DATA SECURITY POLICY

Data Security Policy

Stephen Oke Creative
Effective Date: 25/07/2025
Review Date: 24/07/2026

1. Purpose

The purpose of this Data Security Policy is to outline how Stephen Oke Creative protects the confidentiality, integrity, and availability of data it holds or processes in the course of delivering website design and digital marketing services. This policy ensures compliance with the UK General Data Protection Regulation (UK GDPR) and related data protection laws.

2. Scope

This policy applies to all personal data held by Stephen Oke Creative, regardless of format (digital or paper-based), and to all systems used to process or store this data. As a sole trader business operating remotely, the scope includes all devices and services used by the owner.

3. Data Handled

Stephen Oke Creative processes limited personal data, primarily:

  • Client contact details (names, email addresses, phone numbers, business addresses).

No special category data is collected or stored.
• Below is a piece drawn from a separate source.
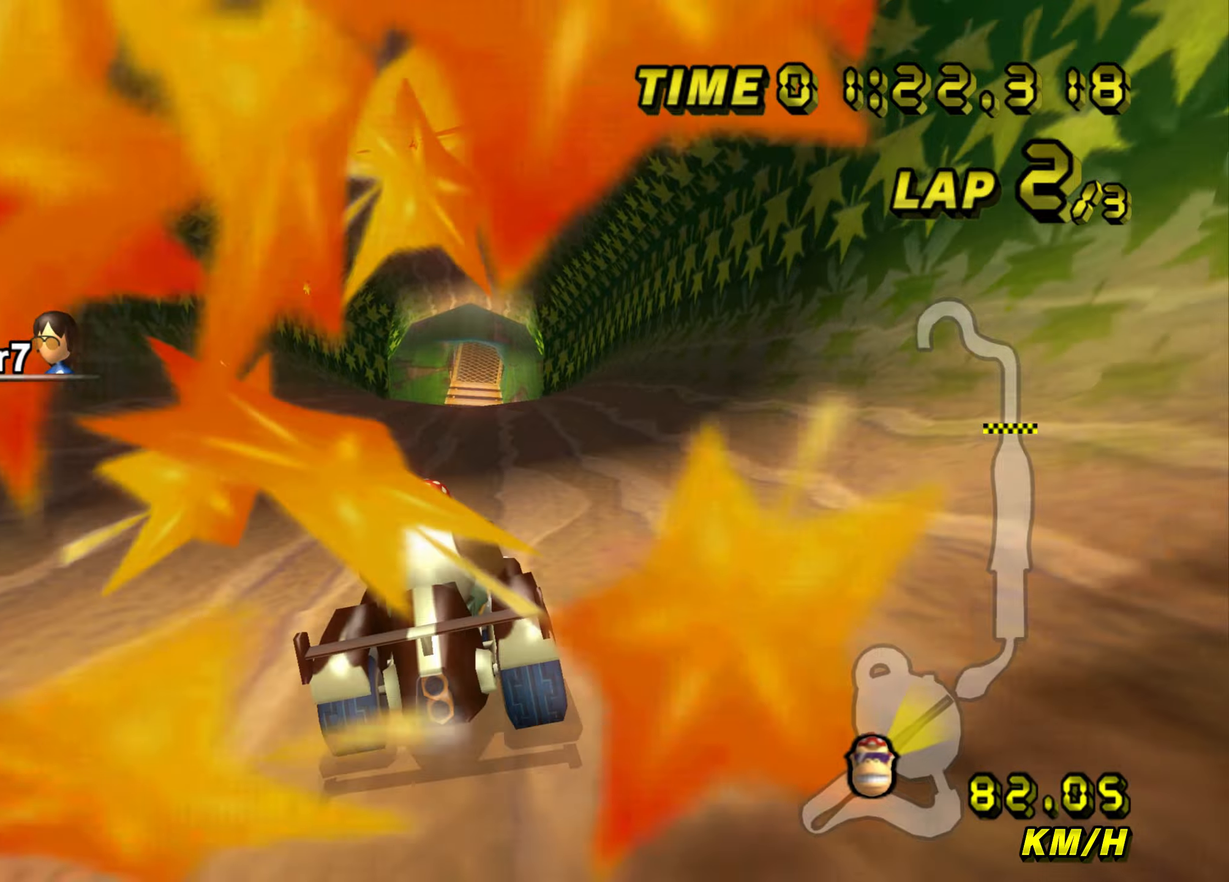
{"buttons": ["A"], "left_stick": "center", "events": []}
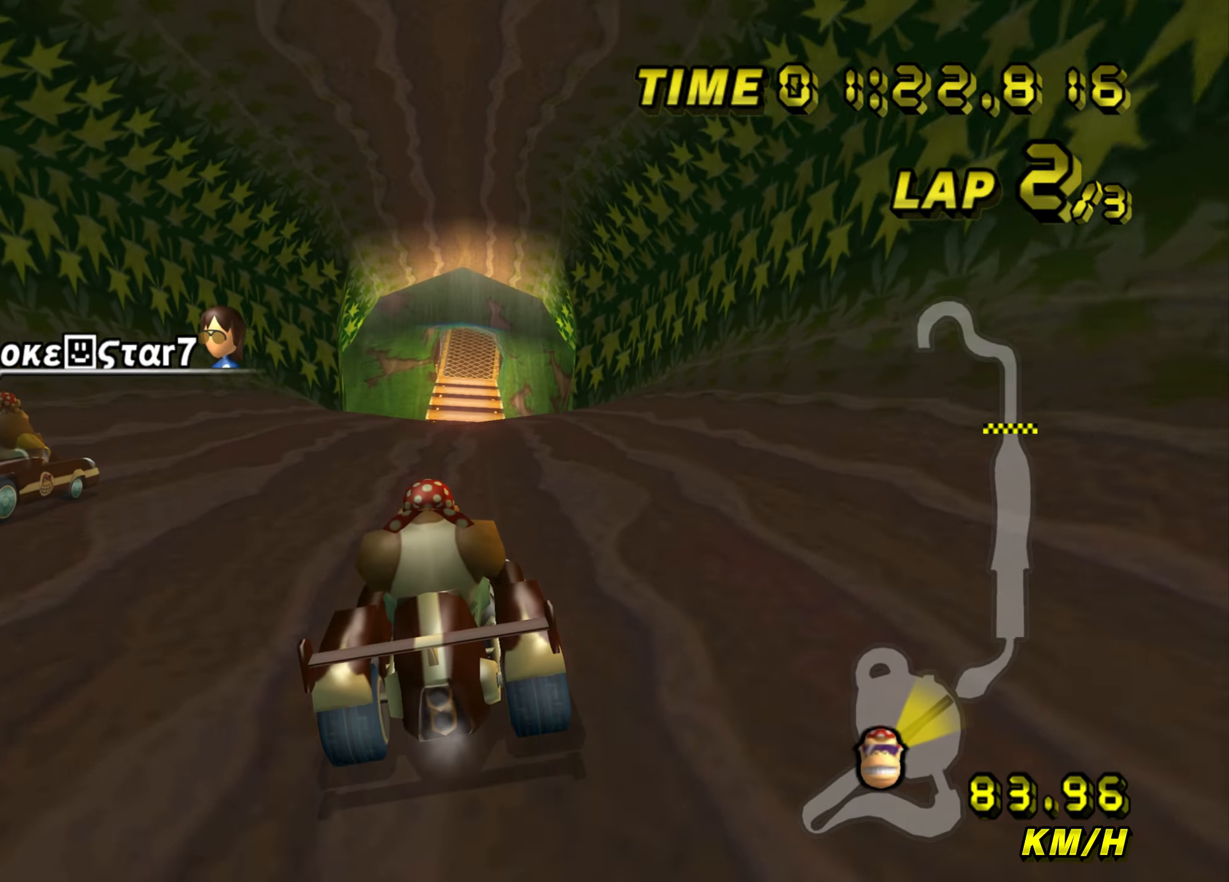
{"buttons": ["A"], "left_stick": "center", "events": [[201, "left_stick", "right"], [267, "left_stick", "center"]]}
Data is not processed on behalf of other organisations as a processor.

4. Security Controls

4.1 Devices and Systems

  • All data is accessed via secured laptops and desktops.

  • Devices are protected with antivirus software, encrypted storage, and kept up to date with system patches.

  • Microsoft 365 is used as the primary cloud platform for document storage and email services.

4.2 Access Control

  • As a single-user business, access is limited to the owner only.

  • A password manager is used to maintain strong, unique credentials.

  • Where supported, multi-factor authentication (MFA) is enabled for cloud services.

4.3 Data Storage and Backup

  • Client data is stored on local devices and within Microsoft OneDrive.

  • Backups are performed regularly and stored both locally and in the cloud.

  • All backups are encrypted.

5. Third-Party Services

Where data is shared with third-party service providers (e.g. subcontractors, platforms), reasonable steps are taken to ensure their compliance with data protection laws.

  • Data is only shared where necessary for service delivery.

  • Where applicable, data processing agreements are in place.

  • Suppliers’ security practices are reviewed before engagement.

6. Data Breach Response

Stephen Oke Creative acknowledges the importance of promptly identifying and responding to data breaches.
Although no formal breach detection system is in place, the following steps will be taken in the event of a suspected or actual breach:

  1. Identify and contain the breach.

  2. Assess the scope and impact.

  3. Notify affected parties and the ICO, where required, within 72 hours.

  4. Document the incident and take corrective actions to prevent recurrence.

Responsibility for breach management lies with the business owner.

7. Training and Awareness

  • The business owner undertakes periodic training to stay updated on data protection and security obligations.

  • GDPR and cyber security awareness are maintained through self-directed learning and professional updates.

8. Remote Working Practices

As the business operates fully remotely:

  • Devices used for work purposes are secured and not shared.

  • Public Wi-Fi is avoided or used with a VPN where necessary.

  • Files containing client data are stored only in secure, encrypted locations.

9. Policy Review and Updates

This policy will be reviewed annually or when significant changes to business practices or legislation occur.